> [About this task]
Set out exactly, line by line, the stretch of data below that begins at the line containing "Value | Notes |" and ends at the line containing "Diploma in Introduction", with both ends kept.
Available records START
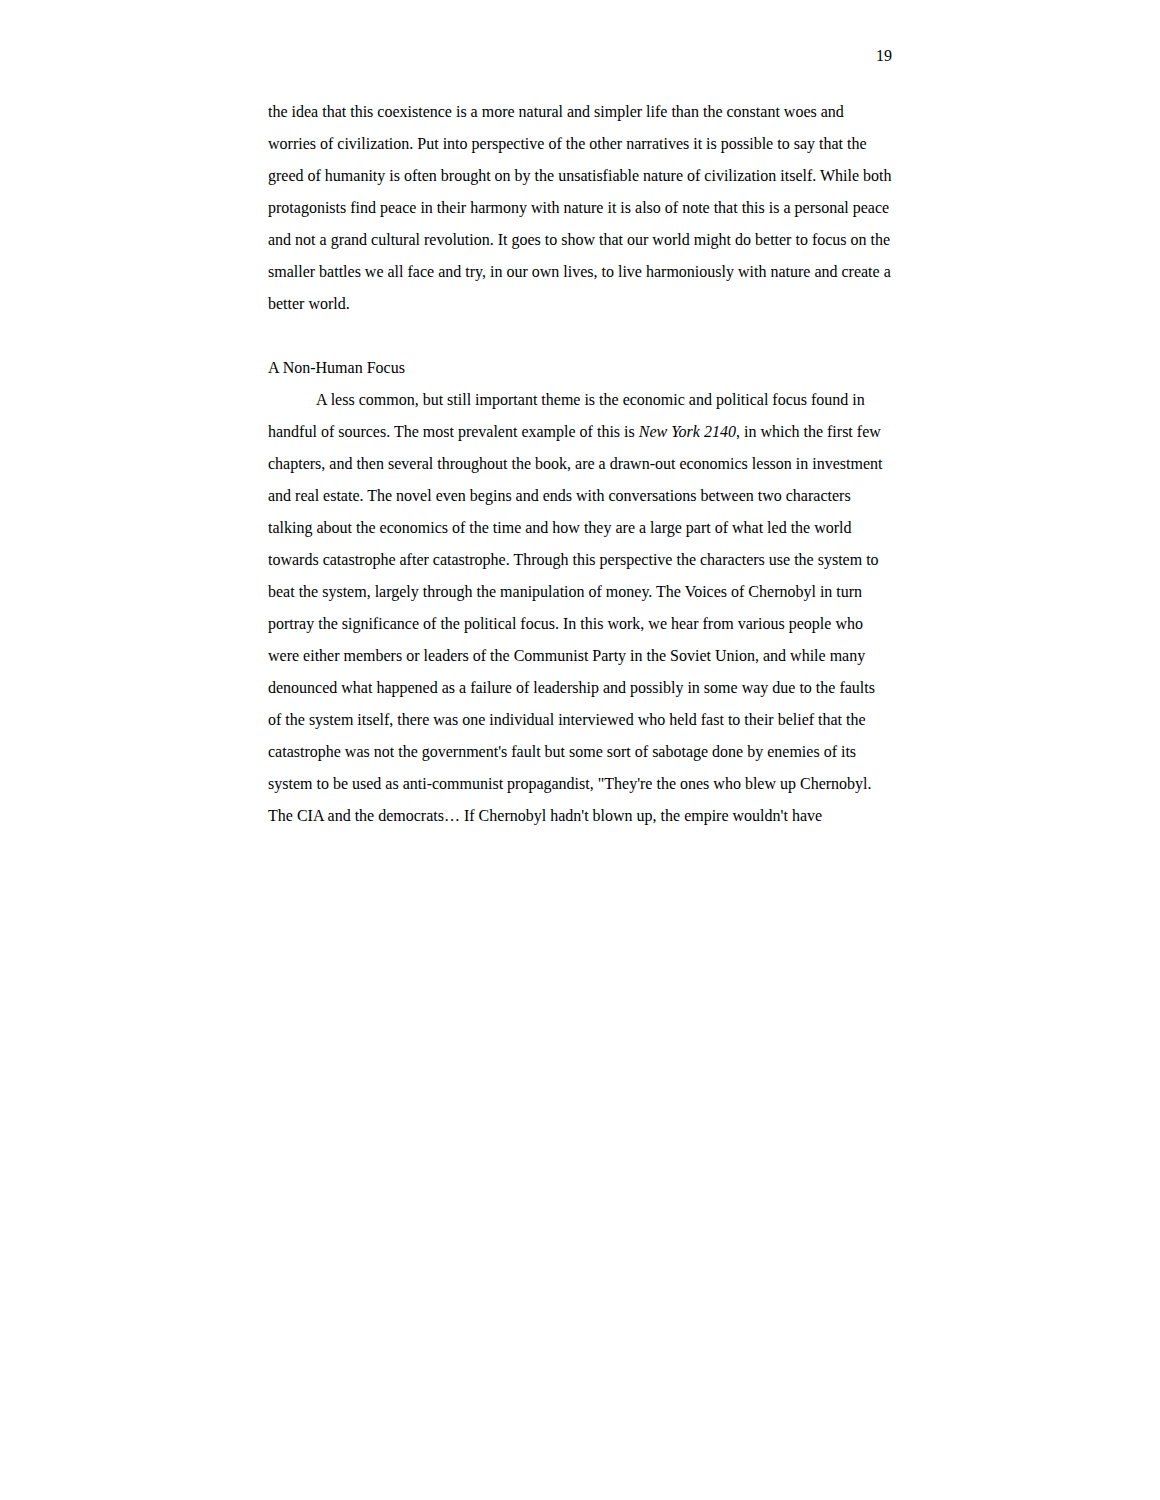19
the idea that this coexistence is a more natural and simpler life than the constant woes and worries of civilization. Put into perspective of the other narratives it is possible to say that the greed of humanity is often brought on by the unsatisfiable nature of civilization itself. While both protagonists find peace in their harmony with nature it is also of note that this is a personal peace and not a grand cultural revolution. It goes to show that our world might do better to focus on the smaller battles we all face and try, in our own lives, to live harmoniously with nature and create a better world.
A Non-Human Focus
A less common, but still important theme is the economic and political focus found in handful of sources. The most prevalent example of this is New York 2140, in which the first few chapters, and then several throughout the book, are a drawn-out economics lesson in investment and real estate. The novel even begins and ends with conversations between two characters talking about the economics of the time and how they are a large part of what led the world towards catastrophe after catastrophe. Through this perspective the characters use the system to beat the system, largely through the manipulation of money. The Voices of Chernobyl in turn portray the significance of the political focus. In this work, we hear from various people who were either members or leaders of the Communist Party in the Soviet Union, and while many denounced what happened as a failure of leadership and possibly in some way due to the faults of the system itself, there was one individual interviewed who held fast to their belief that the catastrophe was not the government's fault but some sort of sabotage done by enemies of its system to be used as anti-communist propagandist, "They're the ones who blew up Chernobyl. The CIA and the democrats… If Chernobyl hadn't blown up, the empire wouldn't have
Available records END
Available records START
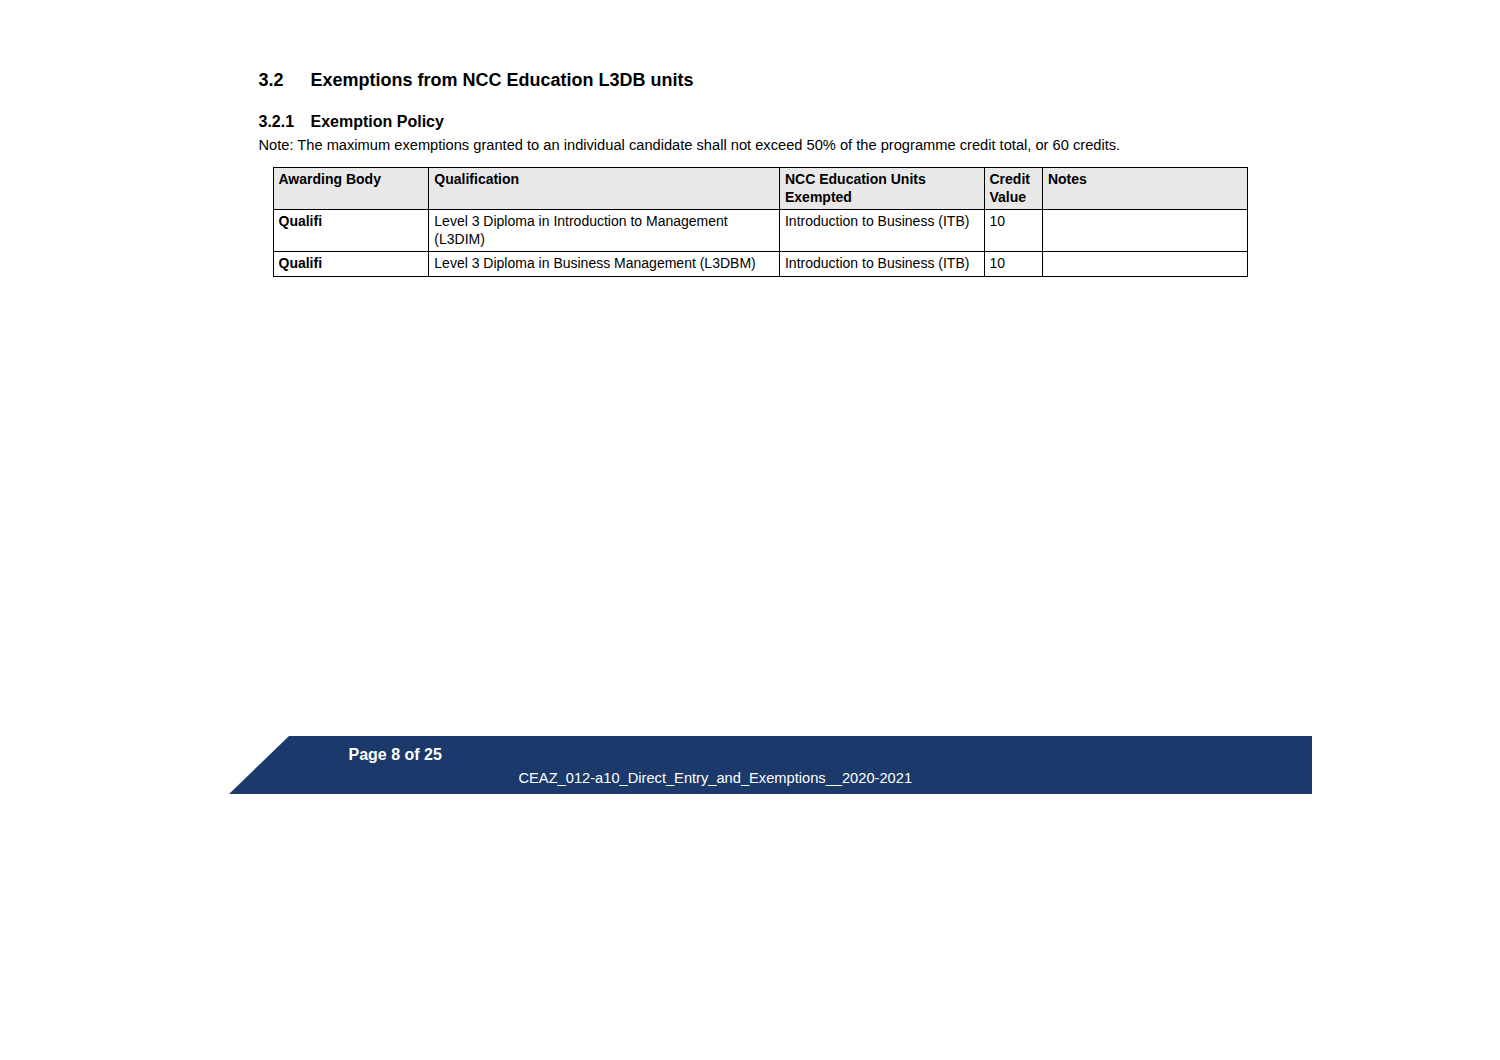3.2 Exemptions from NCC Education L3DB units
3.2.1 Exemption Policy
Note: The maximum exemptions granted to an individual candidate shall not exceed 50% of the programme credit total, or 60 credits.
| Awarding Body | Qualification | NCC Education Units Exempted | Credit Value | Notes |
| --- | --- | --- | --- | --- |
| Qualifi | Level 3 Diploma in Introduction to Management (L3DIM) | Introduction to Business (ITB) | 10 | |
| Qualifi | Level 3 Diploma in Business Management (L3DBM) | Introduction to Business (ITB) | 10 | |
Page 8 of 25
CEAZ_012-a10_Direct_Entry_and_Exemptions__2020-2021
Available records END
> [Solution to this problem]
| Awarding Body | Qualification | NCC Education Units Exempted | Credit Value | Notes |
| --- | --- | --- | --- | --- |
| Qualifi | Level 3 Diploma in Introduction to Management (L3DIM) | Introduction to Business (ITB) | 10 | |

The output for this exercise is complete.